Sengketa Pajak di Indonesia dan Penyelesaiannya

Pelaksanaan Undang-Undang No. 16 Tahun 2009 tentang Ketentuan Umum dan Tata Cara Perpajakan (UU KUP) sejauh ini membawa perubahan yang cukup besar dalam sistem perpajakan di Indonesia yang awalnya menganut official assessment system (sistem pemungutan perpajakan yang memberikan wewenang kepada wajib pajak untuk menentukan besarnya pajak terutang) menjadi self-assessment system. Berdasarkan self-assessment system, Wajib Pajak (WP) memberikan kepercayaan penuh untuk menghitung, memperhitungkan, membayar, dan melaporkan pajaknya sendiri sementara, disisi lain, otoritas perpajakan Direktorat Jenderal Pajak (DJP) berperan sebagai penyuluh, pelayan, dan pengawas pelaksanaan hak dan kewajiban perpajakan. Keberhasilan penerapan self-assessment system sangat tergantung pada tingkat kepatuhan wajib pajak dan efektivitas mekanisme pengawasan otoritas pajak. Berdasarkan Undang-Undang KUP, mekanisme pengawasan utama penegakan DJP adalah penelitian dan kajian. Pasal 1 Undang-Undang KUP mendefinisikan penelitian sebagai rangkaian kegiatan yang dilakukan untuk menilai kelengkapan pemberitahuan dan lampirannya, termasuk menilai kebenaran penulisan dan perhitungannya.

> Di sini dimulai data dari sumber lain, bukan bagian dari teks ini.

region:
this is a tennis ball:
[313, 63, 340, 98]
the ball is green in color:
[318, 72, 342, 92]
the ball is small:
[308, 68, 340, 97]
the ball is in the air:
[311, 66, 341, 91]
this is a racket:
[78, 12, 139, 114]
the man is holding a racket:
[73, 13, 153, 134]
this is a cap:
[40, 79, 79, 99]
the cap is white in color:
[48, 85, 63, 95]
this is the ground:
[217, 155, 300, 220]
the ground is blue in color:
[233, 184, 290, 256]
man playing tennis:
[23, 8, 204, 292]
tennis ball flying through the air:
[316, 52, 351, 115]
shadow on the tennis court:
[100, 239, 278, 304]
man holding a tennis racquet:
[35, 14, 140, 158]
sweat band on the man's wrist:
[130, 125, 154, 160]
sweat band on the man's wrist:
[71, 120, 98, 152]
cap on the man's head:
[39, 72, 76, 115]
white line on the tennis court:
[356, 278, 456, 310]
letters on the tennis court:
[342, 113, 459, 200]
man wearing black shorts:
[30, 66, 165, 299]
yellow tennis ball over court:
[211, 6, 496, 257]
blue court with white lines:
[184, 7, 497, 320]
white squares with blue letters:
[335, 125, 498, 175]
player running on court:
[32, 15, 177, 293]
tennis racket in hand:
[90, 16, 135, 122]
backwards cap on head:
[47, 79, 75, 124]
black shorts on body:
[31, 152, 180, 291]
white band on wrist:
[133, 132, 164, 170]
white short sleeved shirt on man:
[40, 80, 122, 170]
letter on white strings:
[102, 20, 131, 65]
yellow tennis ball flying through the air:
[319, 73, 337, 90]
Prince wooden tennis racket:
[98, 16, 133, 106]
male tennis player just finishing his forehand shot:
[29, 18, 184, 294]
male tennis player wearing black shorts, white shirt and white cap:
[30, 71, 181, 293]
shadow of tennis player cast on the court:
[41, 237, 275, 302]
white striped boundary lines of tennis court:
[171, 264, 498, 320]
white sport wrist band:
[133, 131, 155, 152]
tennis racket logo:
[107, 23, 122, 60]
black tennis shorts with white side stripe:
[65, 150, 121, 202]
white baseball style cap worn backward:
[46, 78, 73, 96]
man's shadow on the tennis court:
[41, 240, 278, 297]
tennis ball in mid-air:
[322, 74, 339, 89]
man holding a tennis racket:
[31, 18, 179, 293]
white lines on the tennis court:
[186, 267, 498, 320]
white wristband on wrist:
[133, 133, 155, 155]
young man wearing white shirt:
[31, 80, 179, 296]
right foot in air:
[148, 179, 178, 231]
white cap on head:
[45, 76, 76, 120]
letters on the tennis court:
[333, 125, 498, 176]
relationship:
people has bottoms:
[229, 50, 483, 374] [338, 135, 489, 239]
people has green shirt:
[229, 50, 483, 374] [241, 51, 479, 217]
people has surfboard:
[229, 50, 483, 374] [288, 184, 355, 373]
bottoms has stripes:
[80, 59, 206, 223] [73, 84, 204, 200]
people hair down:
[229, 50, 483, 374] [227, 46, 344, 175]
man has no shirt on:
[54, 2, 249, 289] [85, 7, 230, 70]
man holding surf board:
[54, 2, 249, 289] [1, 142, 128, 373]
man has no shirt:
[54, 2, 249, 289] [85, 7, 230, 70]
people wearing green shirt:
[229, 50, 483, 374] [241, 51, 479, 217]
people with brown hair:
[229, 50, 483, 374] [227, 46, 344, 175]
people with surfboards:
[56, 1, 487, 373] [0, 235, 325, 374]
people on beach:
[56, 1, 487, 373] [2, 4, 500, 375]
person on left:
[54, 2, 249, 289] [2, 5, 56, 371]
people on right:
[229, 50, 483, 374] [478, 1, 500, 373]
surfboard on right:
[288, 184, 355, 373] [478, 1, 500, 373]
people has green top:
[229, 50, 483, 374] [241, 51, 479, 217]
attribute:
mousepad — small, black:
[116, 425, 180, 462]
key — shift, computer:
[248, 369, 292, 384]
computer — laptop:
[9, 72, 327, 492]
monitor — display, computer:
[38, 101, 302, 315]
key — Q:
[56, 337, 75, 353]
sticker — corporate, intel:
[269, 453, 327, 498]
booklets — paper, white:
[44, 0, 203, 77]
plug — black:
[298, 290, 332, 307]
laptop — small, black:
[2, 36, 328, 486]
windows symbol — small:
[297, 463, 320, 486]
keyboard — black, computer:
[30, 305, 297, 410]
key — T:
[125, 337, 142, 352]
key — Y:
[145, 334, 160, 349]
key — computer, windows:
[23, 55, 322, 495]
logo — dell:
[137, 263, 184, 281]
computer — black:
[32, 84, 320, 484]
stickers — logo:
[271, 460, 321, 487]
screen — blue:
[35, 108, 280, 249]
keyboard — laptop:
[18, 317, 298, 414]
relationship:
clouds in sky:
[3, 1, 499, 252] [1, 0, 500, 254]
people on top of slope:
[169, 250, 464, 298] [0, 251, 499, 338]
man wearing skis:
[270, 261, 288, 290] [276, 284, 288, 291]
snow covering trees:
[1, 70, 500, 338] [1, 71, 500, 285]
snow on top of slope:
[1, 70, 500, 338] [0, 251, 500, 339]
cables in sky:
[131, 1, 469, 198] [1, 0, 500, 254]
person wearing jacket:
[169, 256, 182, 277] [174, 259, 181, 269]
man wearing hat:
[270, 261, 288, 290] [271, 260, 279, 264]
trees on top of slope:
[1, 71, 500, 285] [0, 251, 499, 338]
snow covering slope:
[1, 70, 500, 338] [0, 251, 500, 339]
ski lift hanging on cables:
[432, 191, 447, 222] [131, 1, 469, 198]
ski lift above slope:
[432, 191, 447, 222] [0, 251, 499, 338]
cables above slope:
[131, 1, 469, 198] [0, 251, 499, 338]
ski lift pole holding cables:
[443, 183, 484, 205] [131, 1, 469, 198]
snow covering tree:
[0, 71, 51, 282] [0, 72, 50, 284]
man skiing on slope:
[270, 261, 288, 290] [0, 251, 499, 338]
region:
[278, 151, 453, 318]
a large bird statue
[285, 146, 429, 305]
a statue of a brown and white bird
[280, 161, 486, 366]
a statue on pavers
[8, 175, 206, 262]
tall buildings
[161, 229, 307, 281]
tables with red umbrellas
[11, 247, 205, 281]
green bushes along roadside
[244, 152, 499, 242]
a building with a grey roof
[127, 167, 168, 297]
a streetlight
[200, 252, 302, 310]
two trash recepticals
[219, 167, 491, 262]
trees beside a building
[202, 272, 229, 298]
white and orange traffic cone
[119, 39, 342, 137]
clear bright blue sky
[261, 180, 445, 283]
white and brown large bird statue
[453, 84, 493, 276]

Selain pembatasan dan memberikan rasa keadilan yang diberikan oleh Undang-undang Pengadilan Pajak, peraturan perpajakan Indonesia memberi wajib pajak ruang gerak yang sangat luas untuk bervariasi sesuai dengan kompleksitas materi yang dipersengketakan serta waktu dan biaya yang dialokasikan. Pasal 16 dan 36 Undang-Undang KUP mengatur tentang pembetulan, pengurangan atau pembatalan sanksi administrasi, pengurangan atau pembatalan keputusan administratif (Surat Ketetapan Pajak dan Surat Perpajakan) melalui mekanisme “Peradilan Tata Usaha (Quasi-Yudicial/Quasi-Judicial)”. Ketidakbenaran dan pembatalan hasil pemeriksaan pajak tanpa menyampaikan pemberitahuan hasil pemeriksaan atau pembahasan akhir dengan Wajib Pajak.